**Extrait du texte:**

============================================================

Si pour vous il n’y a que Malle qui vale, alors vous pouvez d’ores et déjà psalmodier des chants de joie à l’adresse des ferrailleurs de Monoquini. Quant aux autres, prenez un carnet et stylo ; ces notes-là ne seront pas du temps perdu, au clair de la Lune Noire.
Quand un film de 1975 part avec comme feuille de route la mention « conte de fées mythologique se déroulant dans un futur proche », c’est facile d’imaginer la sensation qu’il peut produire au visionnage, en 2018. Revoyez Zardoz, si vous avez un doute. D’autant que Black Moon peut compter sur une drôle de distribution : Joe Dallesandro (tout juste sorti de la Factory warholienne), Alexandra Stewart, Therese Giehst (une des interprètes favorites de Brecht), un bon gros paquet de bestioles dont … une licorne – qui ressemble certes davantage à un beau bovin des campagnes qu’à un cheval élancé mû par le pouvoir de l’arc-en-ciel, mais ici, le fantastique n’est pas forcément du lalala façon Demy.
Dernier long-métrage « français » de Louis Malle avant son exil américain, Black Moon est sans doute l’un des films les plus étranges et les plus personnels de son réalisateur. Le synopsis : au milieu d’une guerre civile ouverte, une guerre des sexes (un sujet qui devait flotter dans l’air du temps, puisque c’est également la toile de fond du Calmos de Blier), une ado fuit à travers routes, champs et vallons. Elle finit par tomber sur un manoir isolé où elle croise tout un étrange aréopage (une grand-mère acariâtre, des jumeaux incestueux, etc.) qui la mène de scènes déroutantes en échanges incertains.

============================================================

**Données enregistrées:**
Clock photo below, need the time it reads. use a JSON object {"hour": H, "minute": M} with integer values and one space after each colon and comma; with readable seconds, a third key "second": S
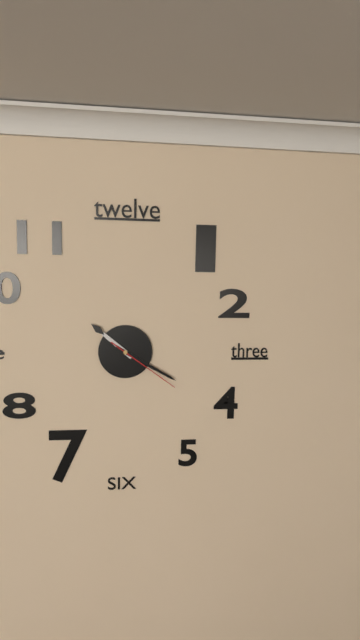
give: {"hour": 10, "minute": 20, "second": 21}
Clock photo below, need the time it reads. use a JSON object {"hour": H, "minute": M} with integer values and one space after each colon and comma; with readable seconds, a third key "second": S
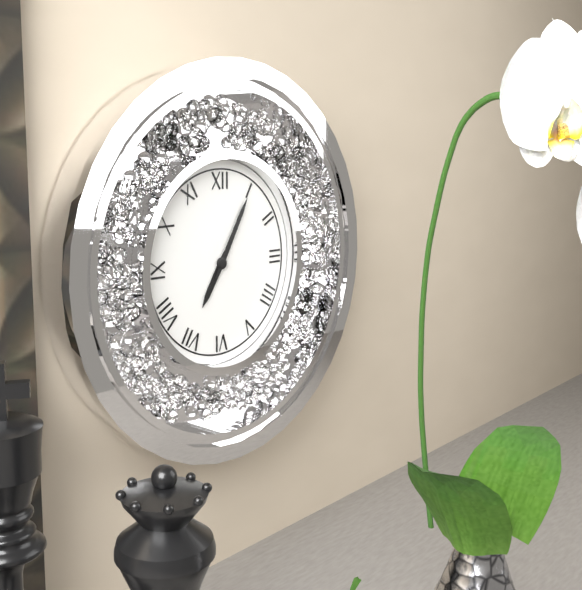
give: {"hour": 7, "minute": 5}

============================================================

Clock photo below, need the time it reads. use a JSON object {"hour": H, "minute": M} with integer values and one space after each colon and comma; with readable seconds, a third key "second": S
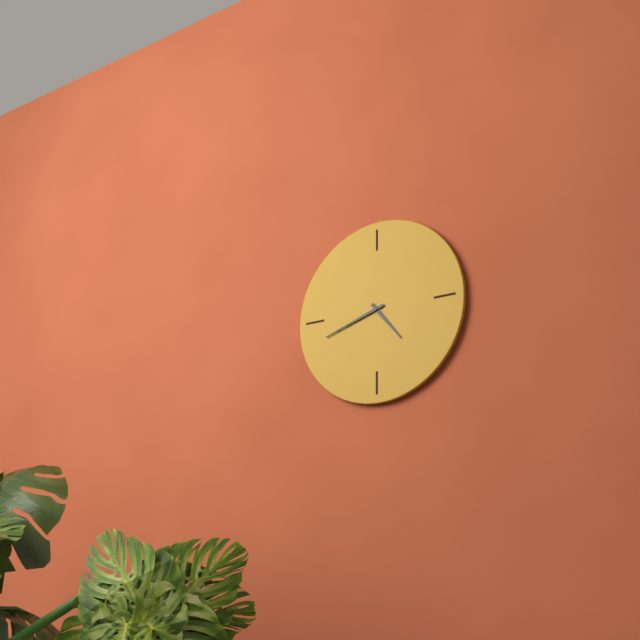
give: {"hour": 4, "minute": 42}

============================================================

**Exercice court A:** D’après la critique, pour qui Therese Giehst comptait-elle parmi les interprètes favorites ?
**Exercice court B:** Modifiez le passage de la critique compris entre « Si pour vous » et « la Lune Noire. », bornes incluses, en y remplaçant « carnet » par « cahier ».

**Solution A:** Pour Brecht.

**Solution B:**
Si pour vous il n’y a que Malle qui vale, alors vous pouvez d’ores et déjà psalmodier des chants de joie à l’adresse des ferrailleurs de Monoquini. Quant aux autres, prenez un cahier et stylo ; ces notes-là ne seront pas du temps perdu, au clair de la Lune Noire.